In den Akten seien die Experten auf gravierende Mängel und Lücken gestoßen, sagte der frühere Oberstaatsanwalt Kurt Schrimm. Das lasse darauf schließen, dass die Akten „entweder unentschuldbar schlampig geführt oder manipuliert“ worden seien. Zudem werteten die Fachleute 2.164 Fragebögen von aktuellen und früheren Mitarbeitenden des Bistums aus. Sie stießen auf insgesamt 81 Tatverdächtige, darunter 55 Kleriker. 23 von ihnen waren in einer früheren Studie noch nicht bekannt. 61 Tatverdächtige stammten aus Janssens Amtszeit.
Bischof Wilmer hatte die jetzige Untersuchung im April 2019 in Auftrag gegeben. Er zeigte sich erschüttert über die Ergebnisse. Als Konsequenz forderte er umfangreiche Reformen und eine Neuausrichtung der katholischen Sexualmoral. Für die Betroffenen sagte Jens Windel, sie litten ihr Leben lang unter den Missbrauchstaten. Traumatisierung, Angst und Panik machten ihnen zu schaffen. „Ein Großteil der Betroffenen kann wegen des Missbrauchs kein normales soziales Leben führen.“
Ausgangspunkt der Untersuchung war die Frage, ob Bischof Janssen selbst ein Missbrauchstäter war. Zwei frühere Messdiener hatten 2015 und 2018 angegeben, von Janssen sexuell missbraucht worden zu sein. „Wir haben keine weiteren Belastungen entdeckt, allerdings auch keine neuen entlastenden Aspekte“, sagte Niewisch-Lennartz. Auch konkrete Anhaltspunkte für ein regelrechtes Täter-Netzwerk hätten sich nicht gefunden.

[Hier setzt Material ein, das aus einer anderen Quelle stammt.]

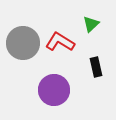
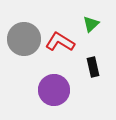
gray circle: moved 1 px right, 4 px up
black rectangle: moved 3 px left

Pädosexuelle Priester hätten zu Zeiten von Janssen aber Kinder immer in ihrer Nähe gehabt - ob im Zeltlager, in der Gemeinde oder in der Wohnung des Priesters: „Für Betroffene gab es keine sicheren Orte. Der Schutz durch Schweigen war fast perfekt.“ Kinder hätten aus Scham genauso geschwiegen wie ihre Eltern aus Angst vor einem Skandal.
Wilmer sprach in einer ersten Reaktion von „Systemversagen“. Die Untersuchung zeige eine völlige Verklärung eines bestimmten Priesterbildes. Für die Betroffenen forderte Jens Windel mit teils stockender Stimme eine schnelle Aufarbeitung aller Missbrauchsfälle bis in die Gegenwart und eine angemessene finanzielle Anerkennung des Leids.